Nobody Benefits from Texas’ Confusing Statutes for Higher Ed Fees

MagGlass-Blog

By Joseph Hood

Nearly one in every three dollars that a student pays to attend a Texas university goes to pay academic fees, yet fees lack the statutory clarity necessary for proper application and adherence. The confusion and even duplicity contained within the code creates an interpretive environment where the proper legal place of one in every three dollars that students pay is in serious doubt. Before a discussion of affordability can begin, Texas must reform its fee laws to better define and refine the proper place of fees.

Texas fee law is an intimidating tome. Just Chapter 54 of the Texas Education Code mentions “fee” or “fees” some 1470 times.

It is also confusing. Section 55.16 has two near-identical sets of subsections that appear to both be amendments passed in different chapters “by Acts 2001, 77th Leg.” In at least one place in the section, the two subsection (d)s have very different meanings, with subsection (d) amended by chapter 769 reading that a board “shall” “accumulate all mandatory fees or charges provided for by this section” and subsection (d) amended by chapter 1432 reading that a board “may” do the same. The fact that these conflicting subsections have stood side by side for 7 consecutive legislative sessions is a testament to fee law opaqueness overlooked by legislators, confusion that universities have had to subsequently interpret.

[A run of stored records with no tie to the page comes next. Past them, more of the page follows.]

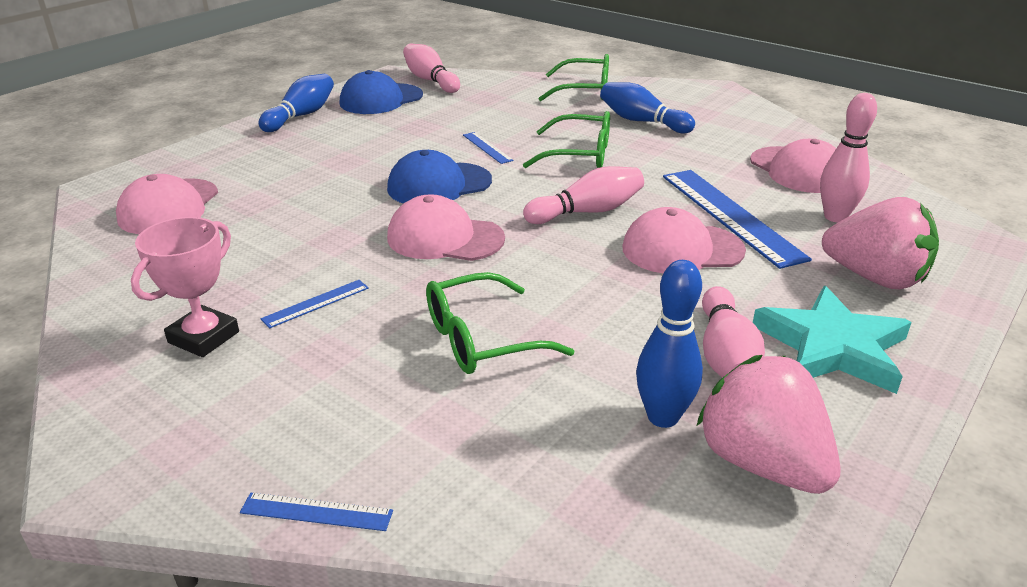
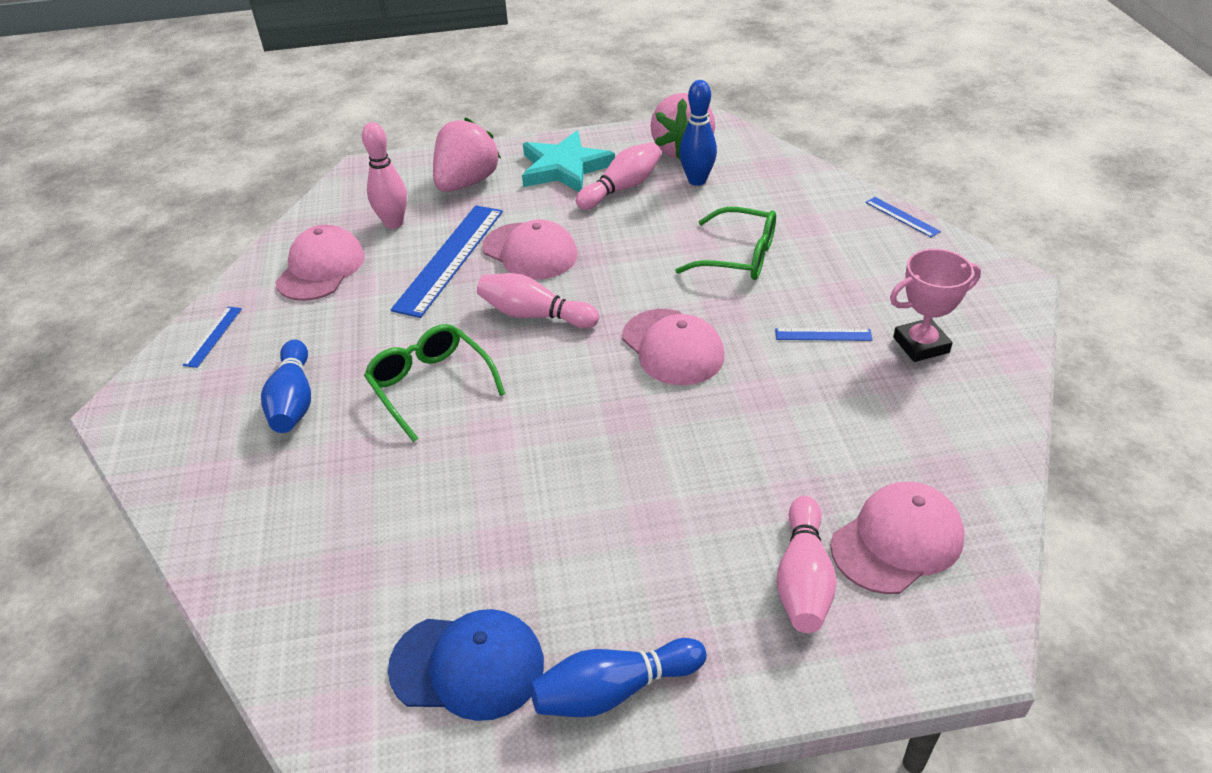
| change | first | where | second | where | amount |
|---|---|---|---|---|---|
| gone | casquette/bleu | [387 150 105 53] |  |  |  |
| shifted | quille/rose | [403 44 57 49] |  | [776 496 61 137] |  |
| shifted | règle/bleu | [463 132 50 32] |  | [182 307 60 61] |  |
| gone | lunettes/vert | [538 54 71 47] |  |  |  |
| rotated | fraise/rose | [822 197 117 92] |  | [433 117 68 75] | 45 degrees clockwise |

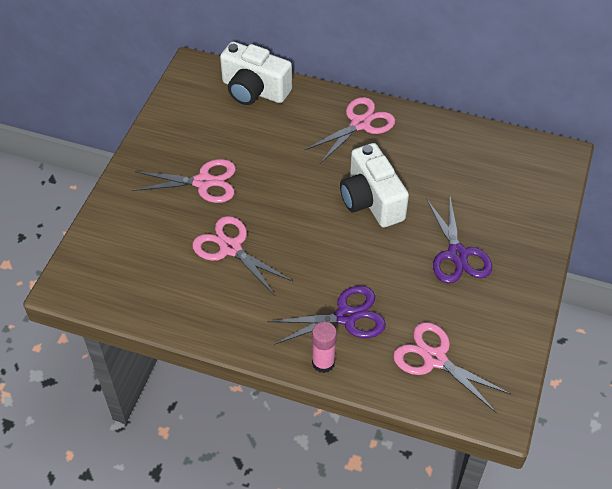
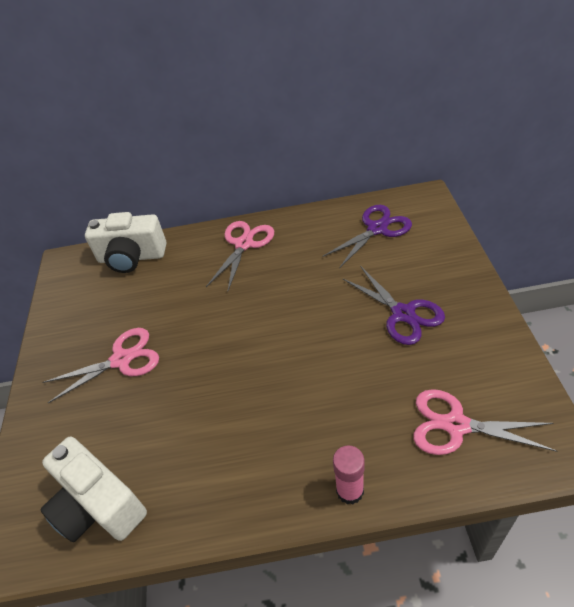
| change | first | where | second | where | amount |
|---|---|---|---|---|---|
| gone | ciseaux/rose | [192 216 101 80] |  |  |  |
| shifted | ciseaux/violet | [268 286 118 59] |  | [323 205 89 63] |  |
| shifted | appareil photo/blanc | [340 143 69 85] |  | [41 437 106 105] |  |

The code is littered with exceptions to rules and legislatively created fees, despite the authority already given to, and often claimed by, university governing boards to “fix each rental, rate, charge, or fee that the board has authority under [title 3] to fix in an amount determined to be necessary to pay or provide, for each activity or service, all associated capital costs” from §55.16.*

For example, while the TEC outlines regulations for student services fees in §54.503, subsection (h) states that §54.503 “does not apply to The University of Texas at Austin or a component institution of the University of Houston System,” and then proceeds to create separate student services fees regulations for the respective systems in sections 54.5061 and 54.513.

Different sections of the code create nearly identical Student Fee Advisory boards for different universities. Specific fees have been created for a statue to honor Cesar Chavez at the University of Texas at Austin (§54.5135), Washington D.C. internships (§54.5134), and Environmental Services at Southwest Texas State University (§54.5111).

These statutes seem unnecessary and overly burdensome. Rather than give universities permission to levy a fee, they actually restrict their ability, setting parameters around what the fee can and cannot do. These are the effects of further fee legislation: regulation rather than permission, restriction rather than freedom. Legislators must therefore decide if they want to restrict or free a university’s ability to level fees. Currently the law is doing both, creating a confusing atmosphere for both the universities trying to create fees and manage budgets, and for the student trying to understand their rights under fee law.

 

* Note that this particular part of the statute was taken from subsection (c) “as amended by Acts 2001, 77th Leg., ch. 769, Sec. 13” and not from subsection (c) “as amended by Acts 2001, 77th Leg., ch.1432, Sec. 2.” The choice was purely preferential, but it does show the ridiculousness of the nearly identical subsections.